Russian history: Uncle Joe at the wheel
Rise of Stalin
After Lenin’s death, the Communist Party was torn apart by a bitter power struggle. Joseph Stalin emerged victorious and went on to rule the Soviet Union for a quarter of a century, becoming one of the most powerful and murderous dictators in history. Iosif Dzhugashvili was born on 18 December 1879 in Georgia, then part of the Russian empire. He studied at a theological seminary and had some success as a poet, publishing some of his verse in local newspapers.
He failed to graduate, becoming a revolutionary activist instead, with several arrests and spells in Siberia. In 1913 he adopted the name Stalin, derived from the Russian word “stal” (steel). Although not one of the key players in the October Revolution, he quickly rose through the ranks, outmanoeuvring his rivals step by step. Leon Trotsky, one of his key opponents, who saw himself as Lenin’s heir apparent, was thrown out of the Communist Party and exiled. Trotsky spent his last years in Mexico before being assassinated by a Soviet agent on Stalin’s orders.
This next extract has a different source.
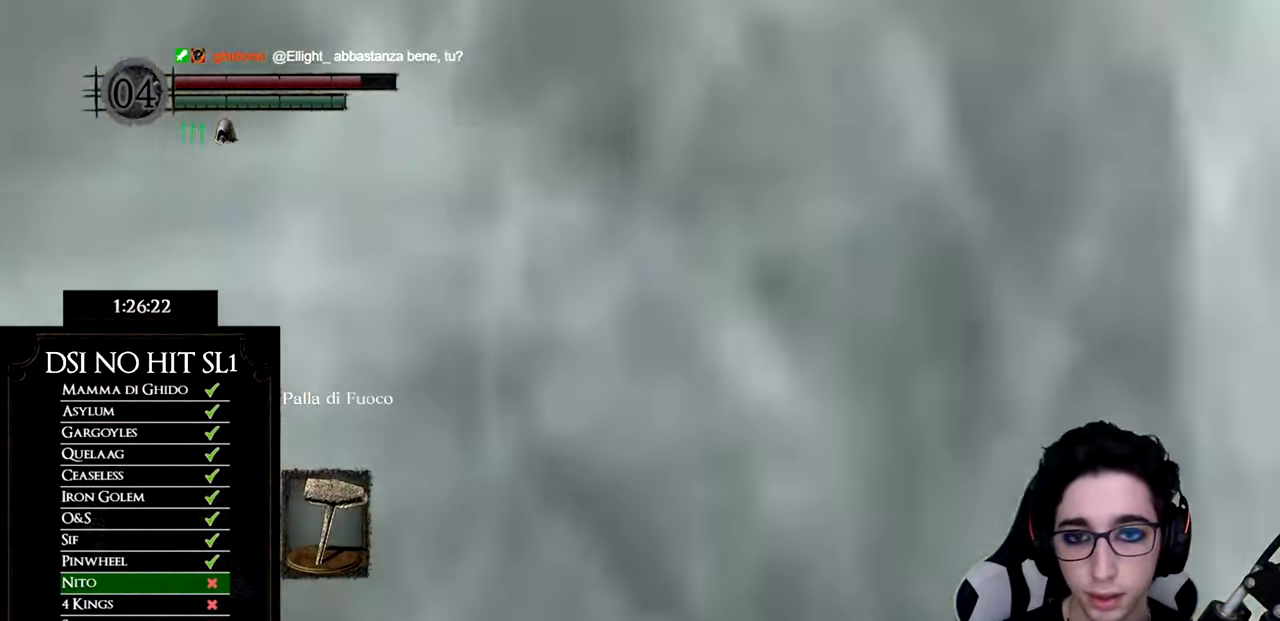
{"buttons": ["B"], "left_stick": "up", "right_stick": "center", "events": [[150, "right_stick", "down-right"], [383, "right_stick", "center"], [500, "B", "down"]]}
“Uncle Joe” turns the screw
After gaining power, Stalin immediately set the country on a different course. The NEP was scrapped and replaced by five-year economic plans dictated from the top. For Stalin, the relative freedoms of the NEP were a retreat from socialism and the revolutionary spirit. The term “NEPman”, used to describe the entrepreneurs who profited from the New Economic Policy, became synonymous with slacker and scoundrel, turning into a grievous insult.
Agricultural lands were collectivized to create large, state-run farms (“kolkhoz«), sparking fierce opposition among many land-owning peasants. They resisted by smashing equipment and slaughtering their animals. Stalin retaliated with a policy of »dekulakization« (»раскулачивание“ or ”raskulachivanie“ in Russian). The word ”kulak« (literally »fist”, by extension “tight-fisted”) originally referred to independent peasants who owned larger farms and used hired labour. Stalin turned it into a pejorative term for better-off farmers, seen as enemies of the revolution. Those identified as kulaks were forced off their land and often killed. Pushed to the extreme, the policy saw tens of thousands deported and executed. The word “dekulakization” is now popularly used to mean a forced seizure of someone’s wealth and property.
Meanwhile, industrial development was pushed along at breakneck speed and production was almost entirely shifted from consumer goods to heavy industry. Arts and literature were tightly controlled and religion violently repressed with churches closed, destroyed, or converted for other uses. Stalin purged all opposition within the party as well as all opposition to party policy in the country. By the end of the 1930s, life in the Soviet Union had become more strictly regulated than ever before.
Gulags and model workers
Stalin’s repressions created a vast system of labour camps managed by a government agency known by its acronym Gulag. Eventually “Gulag” came to mean all prisons and camps throughout Soviet history. The convicts’ labour, especially in Siberia, became an important part of the industrialisation effort. An estimated 18 million people passed through the Gulag system, famously described by novelist and historian Aleksandr Solzhenitsyn. Still, the term known all over the world is rarely used in Russia itself, where the individual camps and the whole system are called simply “the camps” or “the zone”.
Stalin’s policies quickly propelled the USSR from an agricultural state to a major industrial powerhouse. From those times comes the word “Stakhanovit” («стахановец», pronounced “stakhanovets”) – now a mocking term for overachievers on the job. The term was inspired by Aleksey Stakhanov who’d mined 102 tons of coal in less than 6 hours (14 times his quota). This sparked the Stakhanovite movement, encouraging the rise of worker productivity. Urged to emulate his heroic example, plants and factories competed fiercely to outdo each other, while the man himself even appeared on the cover of Time magazine. Stakhanov and other “model workers” were promoted in the press, literature and film. Their progress eventually served to push up work quotas.
By the end of the first five-year plan, Stalin believed his exhausted nation needed a break. In 1934 the doctrine of socialist realism emerged, which would dominate Soviet culture for decades. It championed optimism, exuberance, comradely devotion and education over entertainment. Parades and public demonstrations became widely used to promote a single Soviet identity of order, patriotism and harmony. Stalin’s 1935 phrase “Life’s become better. Life’s become more cheerful” was a popular slogan of the time and is now a sarcastic way of lamenting life’s tough circumstances.